15 Jahre ist es her, als mich ein Bekannter gefragt hat, ob ich nicht sein Manuskript lesen möchte. Schwer begeistert sagte ich zu und saß einige Nachmittage lang im Kaffeehaus und stöberte mich durch sein Geschreibsel.

 

So angetan war ich von seinem Vertrauen, so schrecklich fand ich seine Prosa. Es war schwülstig, es war unglaubwürdig und ich hab die ganze Zeit überlegt, wie man gerade das nicht sagt. Nie wieder wollte ich deshalb von Freunden Bücher lesen. Weil: Was tun, wenn ich einfach finde, dass es großer Mist ist und ich das aber auf gar keinen Fall sagen will? Tja. Nun.

 

Debüt einer Buchbloggerin

Die Buchbloggerin Mareike Fallwickl hat nun ein Buch geschrieben. “Dunkelgrün fast schwarz” heißt es und ich wollte es absolut nicht lesen. Weil: Erstens 100te Rezensionen, die ich alle nicht gelesen habe, teasern das Buch als Sensation an. Gehyptes find ich eher gruselig. Zweitens: Ich mag Mareike Fallwickl.

 

Ist das eine Bloggerfreundin von Dir, fragt meine Freundin? Ja. Nein. Ich weiß nicht. Ich hab Mareike Fallwickl nie getroffen. Weiß nicht, ob ihr Lachen laut oder leise ist. Ob sie raucht, oder eine helle Stimme hat.
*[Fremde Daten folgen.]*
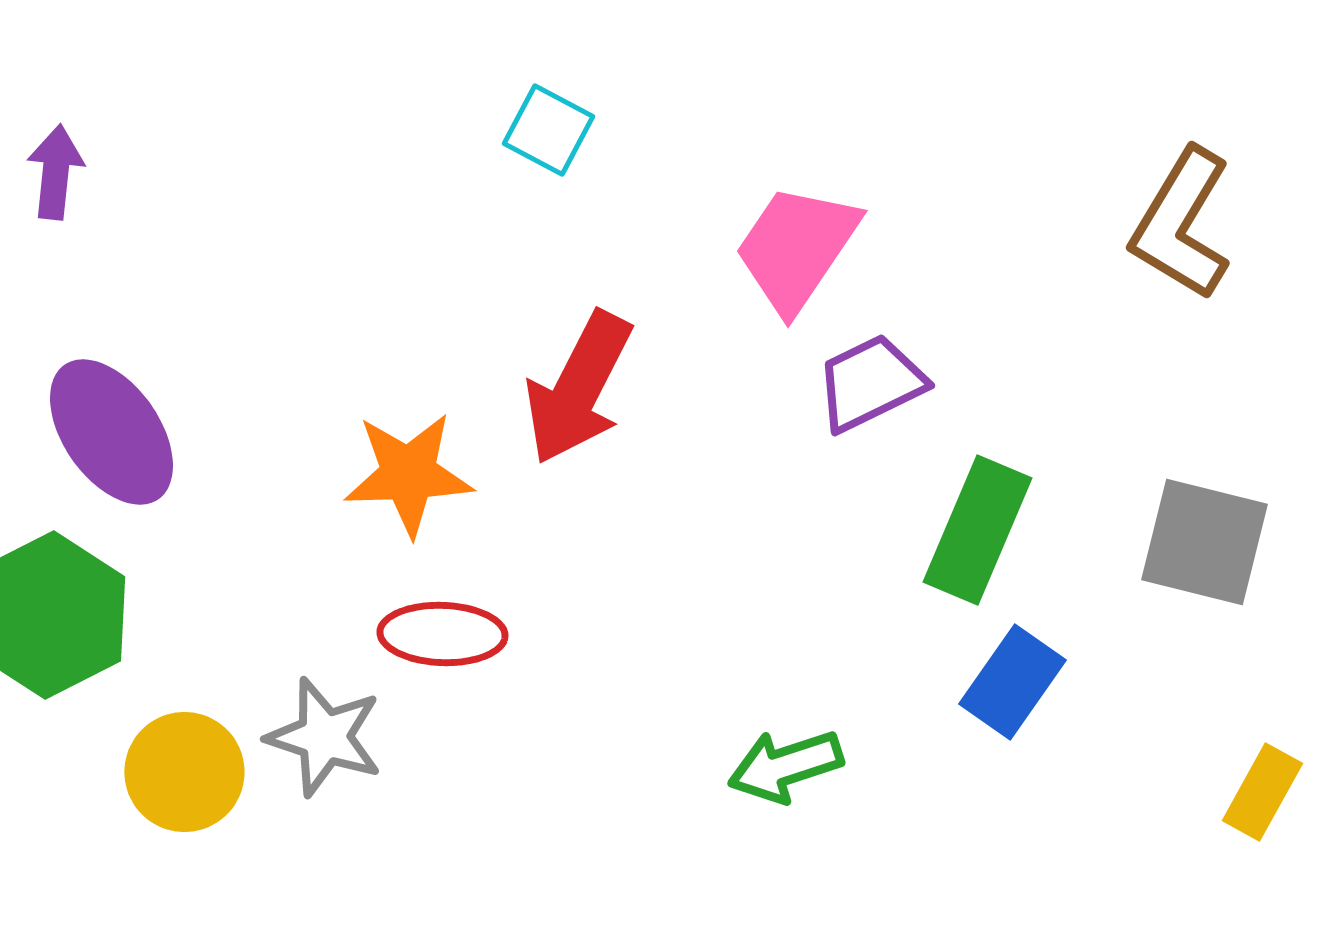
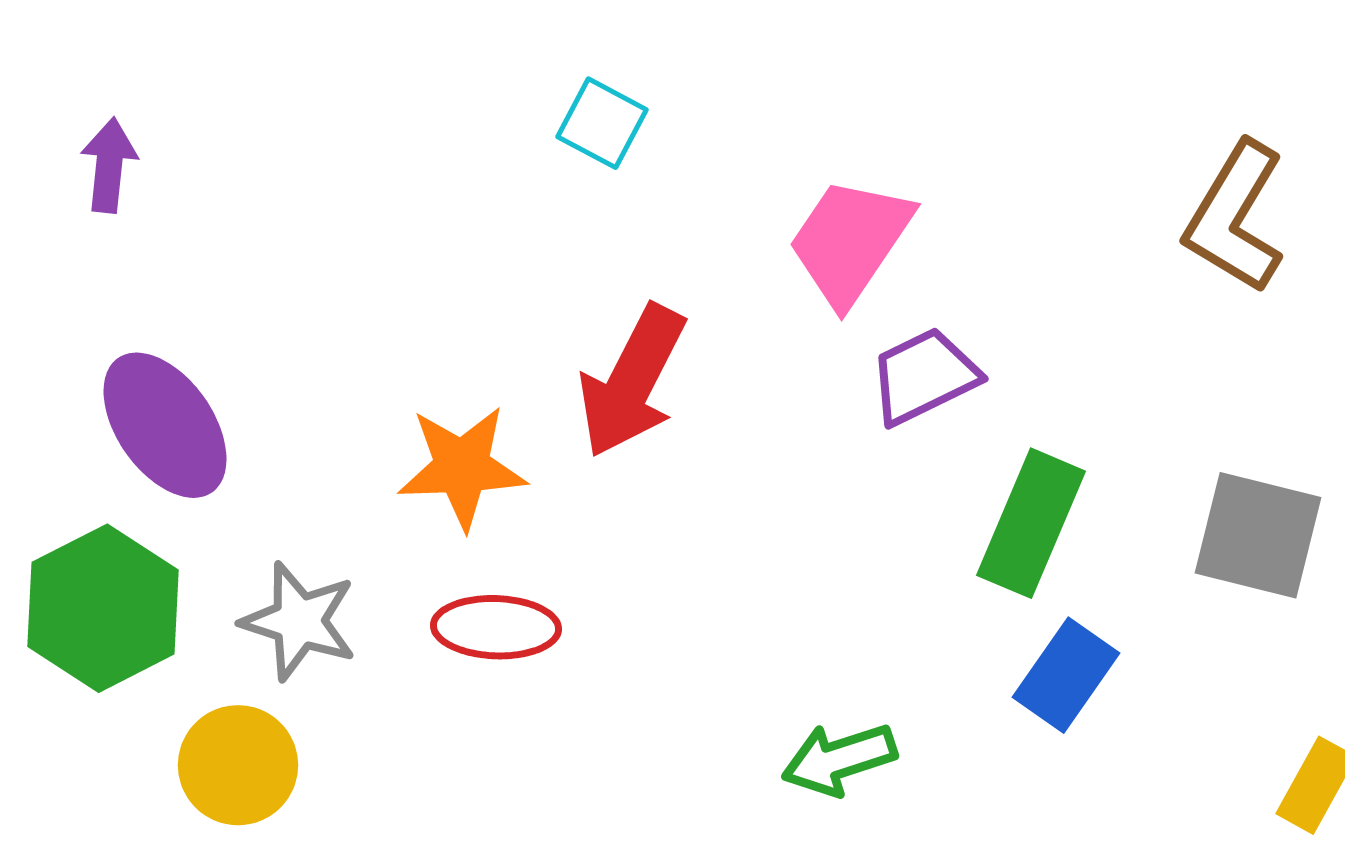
gray star: (324, 737) -> (299, 621), moved

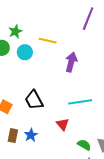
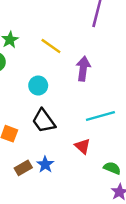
yellow line: (48, 41) -> (51, 46), turned 30
cyan circle: (25, 52) -> (38, 86), moved
brown rectangle: (13, 136) -> (23, 168), turned 56

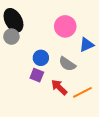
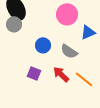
purple square: (37, 75) -> (34, 73), moved
orange line: (82, 92) -> (84, 79), turned 66

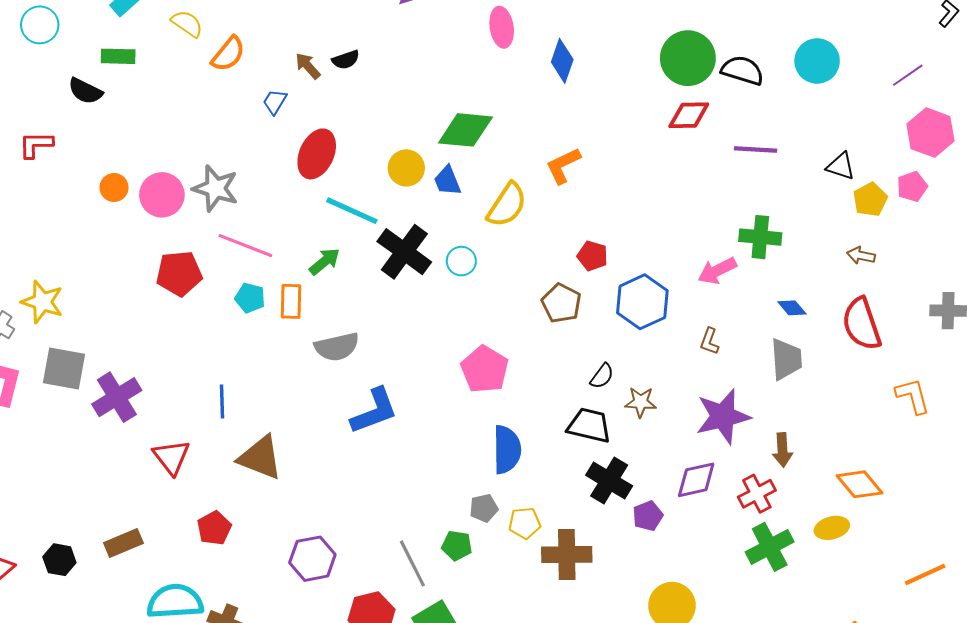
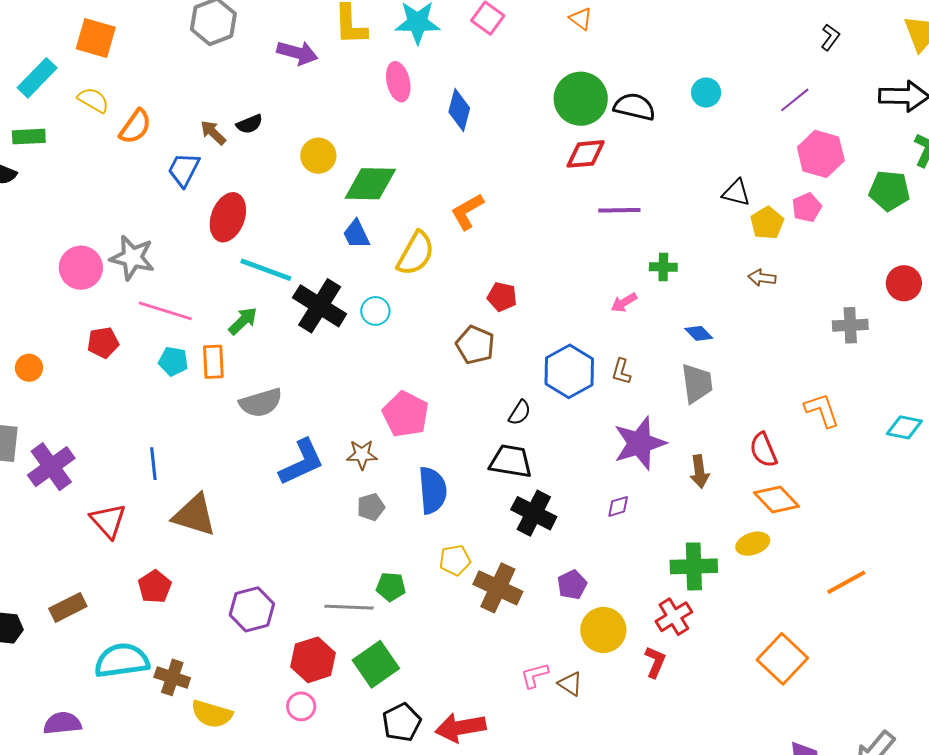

Kann nicht sagen, ob sie viel redet, oder Blicken ausweicht: All das weiß ich nicht, weil ich sie noch nie “in echt” erlebt habe.

 

Aber: Ich weiß, wie ihre Kinder heißen, wir haben uns schon Weihnachtskarten geschrieben und sie war eine der ersten Menschen, deren Texte auf einem Forum – aus längst vergangener Zeit –  ich mal gelesen habe.

 

Und ich weiß: Ich find sie gut. Ich lese sie gerne, find ihren Humor oft ein bissl arg bissig und manchmal schreiben wir auch miteinander. Aber ich bin neugierig. Und weil Mareike eben nicht meine Freundin ist, dachte ich mir, großer Vorteil: Wenn ich es kacke finde, halte ich einfach die Klappe.

Die Lektüre

Nun habe ich “Dunkelgrün fast schwarz” gelesen und ich darf reden. Ich liebe es. Mareike schreibt Sätze, die ich behalten will. “Ein Zorn, den man  nicht haben darf, der einem vom anderen aberkannt wird, ist kühl und blau und halbflüssig… “.

 

Sie schafft Charaktere, die so unmöglich sind, dass man sie würgen könnte, oder schubsen und manchmal sogar beides. Aber irgendwie auch wieder nicht, weil weggehen sollen sie doch, bitteschön, erst, wenn die Geschichte sich aufgelöst hat.

 

Sie schreibt so österreischisch, dass ich das Gefühl habe, dass ich das immer wieder sagen muss. Und damit meine ich nicht die paar Austriazismen, die sich da einschmuggeln, und die mir wahrscheinlich nicht mal aufgefallen wären. Sie schreibt über das Leben in einer Kleinstadt und über ein Österreich der 80er, und es ist ein bissl so, als würde man Mareike kennen. Aber eben nur ein bisschen.

 

Lest unbedingt dieses Buch: Dunkelgrün fast schwarz (Debütromane in der FVA) (Amazon-Link: kostet nicht mehr, gibt mir aber ein paar Cent.)

 

Ich für meinen Teil muss jetzt mal nach Hallein und ihr nächstes Buch lese ich ohne jede Angst.